**Instructions for the task**
Word for word, please restate each record and pass over the pictures.

**Saved data entries**
========================================
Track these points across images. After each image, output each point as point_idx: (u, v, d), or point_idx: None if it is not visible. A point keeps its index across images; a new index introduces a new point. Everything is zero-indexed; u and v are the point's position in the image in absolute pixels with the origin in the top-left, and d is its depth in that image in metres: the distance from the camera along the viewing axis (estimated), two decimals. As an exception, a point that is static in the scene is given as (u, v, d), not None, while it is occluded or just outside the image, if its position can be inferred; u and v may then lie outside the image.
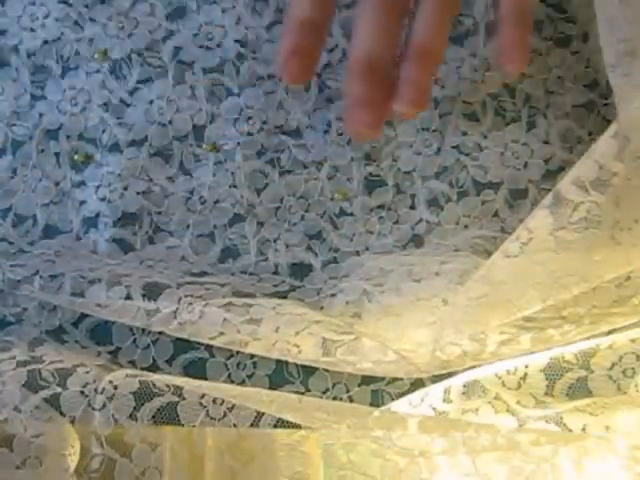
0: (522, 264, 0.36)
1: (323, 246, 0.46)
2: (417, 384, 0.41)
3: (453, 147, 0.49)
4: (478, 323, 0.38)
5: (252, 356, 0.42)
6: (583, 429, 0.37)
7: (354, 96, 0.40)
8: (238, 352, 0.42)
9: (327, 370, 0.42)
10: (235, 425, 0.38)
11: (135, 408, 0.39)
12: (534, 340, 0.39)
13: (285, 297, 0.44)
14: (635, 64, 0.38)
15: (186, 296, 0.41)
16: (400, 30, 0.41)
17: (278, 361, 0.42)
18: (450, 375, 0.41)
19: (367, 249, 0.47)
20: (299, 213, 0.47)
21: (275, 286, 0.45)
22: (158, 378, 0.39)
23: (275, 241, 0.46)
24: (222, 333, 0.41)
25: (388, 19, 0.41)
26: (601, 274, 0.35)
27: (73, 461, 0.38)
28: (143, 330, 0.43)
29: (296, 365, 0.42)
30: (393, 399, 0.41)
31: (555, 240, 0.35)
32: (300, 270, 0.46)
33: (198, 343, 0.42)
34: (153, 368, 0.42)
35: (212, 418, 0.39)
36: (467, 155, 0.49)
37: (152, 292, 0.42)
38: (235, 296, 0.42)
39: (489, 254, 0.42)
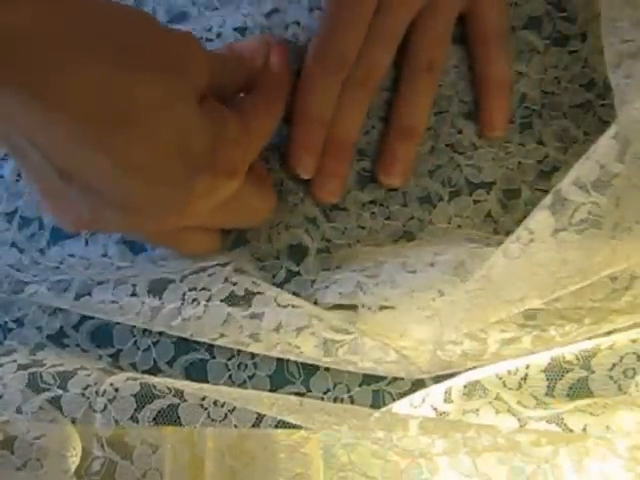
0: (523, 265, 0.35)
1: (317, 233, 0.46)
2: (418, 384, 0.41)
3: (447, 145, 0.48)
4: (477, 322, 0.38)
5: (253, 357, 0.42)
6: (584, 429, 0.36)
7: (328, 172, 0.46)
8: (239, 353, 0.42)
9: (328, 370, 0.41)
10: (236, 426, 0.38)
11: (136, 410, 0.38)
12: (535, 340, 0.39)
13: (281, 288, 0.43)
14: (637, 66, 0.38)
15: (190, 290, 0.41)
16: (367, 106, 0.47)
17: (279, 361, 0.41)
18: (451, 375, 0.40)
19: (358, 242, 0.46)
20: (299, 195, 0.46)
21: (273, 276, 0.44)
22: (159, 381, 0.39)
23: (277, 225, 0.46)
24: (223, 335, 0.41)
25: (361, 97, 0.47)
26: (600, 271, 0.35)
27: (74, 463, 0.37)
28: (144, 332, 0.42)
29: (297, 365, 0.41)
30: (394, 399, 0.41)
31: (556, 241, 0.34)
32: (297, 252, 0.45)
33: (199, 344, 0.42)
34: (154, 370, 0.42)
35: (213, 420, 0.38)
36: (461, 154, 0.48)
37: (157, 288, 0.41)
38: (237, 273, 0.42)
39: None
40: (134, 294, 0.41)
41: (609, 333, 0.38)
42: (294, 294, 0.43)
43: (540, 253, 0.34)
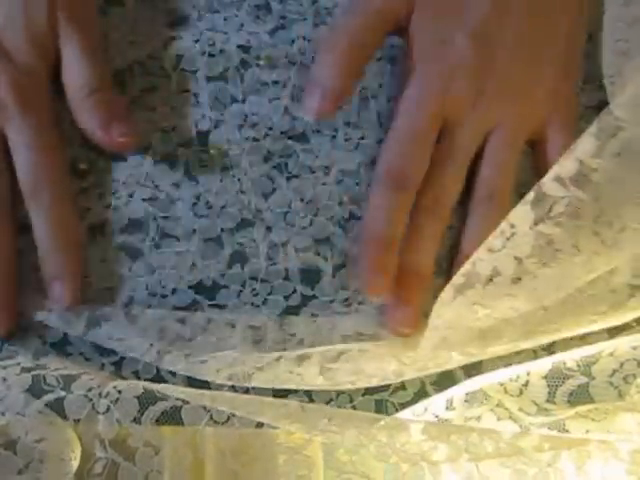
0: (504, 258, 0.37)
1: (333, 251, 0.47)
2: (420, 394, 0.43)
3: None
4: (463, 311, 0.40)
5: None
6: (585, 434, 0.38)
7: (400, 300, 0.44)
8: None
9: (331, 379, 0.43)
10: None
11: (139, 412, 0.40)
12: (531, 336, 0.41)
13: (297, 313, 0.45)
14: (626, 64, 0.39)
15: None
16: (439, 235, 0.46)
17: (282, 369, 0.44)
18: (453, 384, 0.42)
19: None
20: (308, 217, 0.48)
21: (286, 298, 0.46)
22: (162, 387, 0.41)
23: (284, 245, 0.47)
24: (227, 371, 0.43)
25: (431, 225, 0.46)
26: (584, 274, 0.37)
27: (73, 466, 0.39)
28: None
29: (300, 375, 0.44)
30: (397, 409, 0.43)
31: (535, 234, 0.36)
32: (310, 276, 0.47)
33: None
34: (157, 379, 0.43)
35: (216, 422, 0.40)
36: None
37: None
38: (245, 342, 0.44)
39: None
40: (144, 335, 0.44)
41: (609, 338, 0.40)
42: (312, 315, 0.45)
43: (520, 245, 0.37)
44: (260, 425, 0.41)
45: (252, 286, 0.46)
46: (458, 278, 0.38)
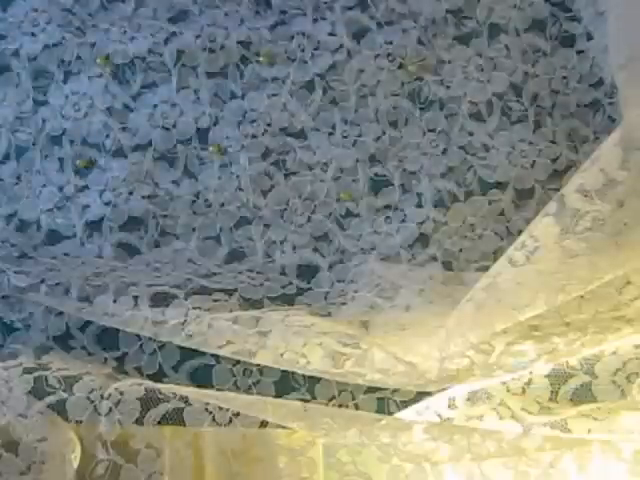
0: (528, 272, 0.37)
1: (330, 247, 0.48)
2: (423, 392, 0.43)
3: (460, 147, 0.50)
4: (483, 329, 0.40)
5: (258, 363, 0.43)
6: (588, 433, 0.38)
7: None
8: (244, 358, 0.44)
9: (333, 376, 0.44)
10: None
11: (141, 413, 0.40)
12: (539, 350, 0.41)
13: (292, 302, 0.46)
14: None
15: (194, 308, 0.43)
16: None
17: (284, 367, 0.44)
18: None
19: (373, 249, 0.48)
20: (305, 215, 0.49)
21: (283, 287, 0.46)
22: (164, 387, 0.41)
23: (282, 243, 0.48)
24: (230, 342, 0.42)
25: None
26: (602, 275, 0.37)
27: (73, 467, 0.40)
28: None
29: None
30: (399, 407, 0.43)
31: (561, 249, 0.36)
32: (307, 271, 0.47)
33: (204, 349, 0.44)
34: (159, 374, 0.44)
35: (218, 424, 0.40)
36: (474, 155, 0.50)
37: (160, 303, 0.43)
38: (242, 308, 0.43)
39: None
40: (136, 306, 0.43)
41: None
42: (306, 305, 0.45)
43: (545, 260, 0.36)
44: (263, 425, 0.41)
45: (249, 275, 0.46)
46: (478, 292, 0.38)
========================================
**Solved problem**
Track these points across images. After each image, output each point as point_idx: (u, v, d), or point_idx: None if it is not visible. A point keeps its index across images; a new index introduces a new point. Everything is zero-indexed; u and v are the point's position in the image in absolute pixels with the origin in the top-left, and d is its depth in that image in metres: the distance from the camera along the viewing axis (estimated), two decimals. As an exception, a point that is static in the scene is given as (u, v, d), not None, while it is occluded or just outside the image, if its position can be inferred; u and v may then lie outside the image.
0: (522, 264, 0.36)
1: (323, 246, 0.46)
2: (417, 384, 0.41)
3: (453, 147, 0.49)
4: (478, 323, 0.38)
5: (252, 356, 0.42)
6: (583, 429, 0.37)
7: (354, 96, 0.40)
8: (238, 352, 0.42)
9: (327, 370, 0.42)
10: (235, 425, 0.38)
11: (135, 408, 0.39)
12: (534, 340, 0.39)
13: (285, 297, 0.44)
14: (635, 64, 0.38)
15: (186, 296, 0.41)
16: (400, 30, 0.41)
17: (278, 361, 0.42)
18: (450, 375, 0.41)
19: (367, 249, 0.47)
20: (299, 213, 0.47)
21: (275, 286, 0.45)
22: (158, 378, 0.39)
23: (275, 241, 0.46)
24: (222, 333, 0.41)
25: (388, 19, 0.41)
26: (601, 274, 0.35)
27: (73, 461, 0.38)
28: (143, 330, 0.43)
29: (296, 365, 0.42)
30: (393, 399, 0.41)
31: (555, 240, 0.35)
32: (300, 270, 0.46)
33: (198, 343, 0.42)
34: (153, 368, 0.42)
35: (212, 418, 0.39)
36: (467, 155, 0.49)
37: (152, 292, 0.42)
38: (235, 296, 0.42)
39: (489, 254, 0.42)
0: (523, 265, 0.35)
1: (317, 233, 0.46)
2: (418, 384, 0.41)
3: (447, 145, 0.48)
4: (477, 322, 0.38)
5: (253, 357, 0.42)
6: (584, 429, 0.36)
7: (328, 172, 0.46)
8: (239, 353, 0.42)
9: (328, 370, 0.41)
10: (236, 426, 0.38)
11: (136, 410, 0.38)
12: (535, 340, 0.39)
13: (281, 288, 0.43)
14: (637, 66, 0.38)
15: (190, 290, 0.41)
16: (367, 106, 0.47)
17: (279, 361, 0.41)
18: (451, 375, 0.40)
19: (358, 242, 0.46)
20: (299, 195, 0.46)
21: (273, 276, 0.44)
22: (159, 381, 0.39)
23: (277, 225, 0.46)
24: (223, 335, 0.41)
25: (361, 97, 0.47)
26: (600, 271, 0.35)
27: (74, 463, 0.37)
28: (144, 332, 0.42)
29: (297, 365, 0.41)
30: (394, 399, 0.41)
31: (556, 241, 0.34)
32: (297, 252, 0.45)
33: (199, 344, 0.42)
34: (154, 370, 0.42)
35: (213, 420, 0.38)
36: (461, 154, 0.48)
37: (157, 288, 0.41)
38: (237, 273, 0.42)
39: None
40: (134, 294, 0.41)
41: (609, 333, 0.38)
42: (294, 294, 0.43)
43: (540, 253, 0.34)
0: (504, 258, 0.37)
1: (333, 251, 0.47)
2: (420, 394, 0.43)
3: None
4: (463, 311, 0.40)
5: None
6: (585, 434, 0.38)
7: (400, 300, 0.44)
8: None
9: (331, 379, 0.43)
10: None
11: (139, 412, 0.40)
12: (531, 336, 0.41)
13: (297, 313, 0.45)
14: (626, 64, 0.39)
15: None
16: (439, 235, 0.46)
17: (282, 369, 0.44)
18: (453, 384, 0.42)
19: None
20: (308, 217, 0.48)
21: (286, 298, 0.46)
22: (162, 387, 0.41)
23: (284, 245, 0.47)
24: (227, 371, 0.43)
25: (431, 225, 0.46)
26: (584, 274, 0.37)
27: (73, 466, 0.39)
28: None
29: (300, 375, 0.44)
30: (397, 409, 0.43)
31: (535, 234, 0.36)
32: (310, 276, 0.47)
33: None
34: (157, 379, 0.43)
35: (216, 422, 0.40)
36: None
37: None
38: (245, 342, 0.44)
39: None
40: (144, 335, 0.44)
41: (609, 338, 0.40)
42: (312, 315, 0.45)
43: (520, 245, 0.37)
44: (260, 425, 0.41)
45: (252, 286, 0.46)
46: (458, 278, 0.38)
0: (528, 272, 0.37)
1: (330, 247, 0.48)
2: (423, 392, 0.43)
3: (460, 147, 0.50)
4: (483, 329, 0.40)
5: (258, 363, 0.43)
6: (588, 433, 0.38)
7: None
8: (244, 358, 0.44)
9: (333, 376, 0.44)
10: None
11: (141, 413, 0.40)
12: (539, 350, 0.41)
13: (292, 302, 0.46)
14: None
15: (194, 308, 0.43)
16: None
17: (284, 367, 0.44)
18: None
19: (373, 249, 0.48)
20: (305, 215, 0.49)
21: (283, 287, 0.46)
22: (164, 387, 0.41)
23: (282, 243, 0.48)
24: (230, 342, 0.42)
25: None
26: (602, 275, 0.37)
27: (73, 467, 0.40)
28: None
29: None
30: (399, 407, 0.43)
31: (561, 249, 0.36)
32: (307, 271, 0.47)
33: (204, 349, 0.44)
34: (159, 374, 0.44)
35: (218, 424, 0.40)
36: (474, 155, 0.50)
37: (160, 303, 0.43)
38: (242, 308, 0.43)
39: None
40: (136, 306, 0.43)
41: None
42: (306, 305, 0.45)
43: (545, 260, 0.36)
44: (263, 425, 0.41)
45: (249, 275, 0.46)
46: (478, 292, 0.38)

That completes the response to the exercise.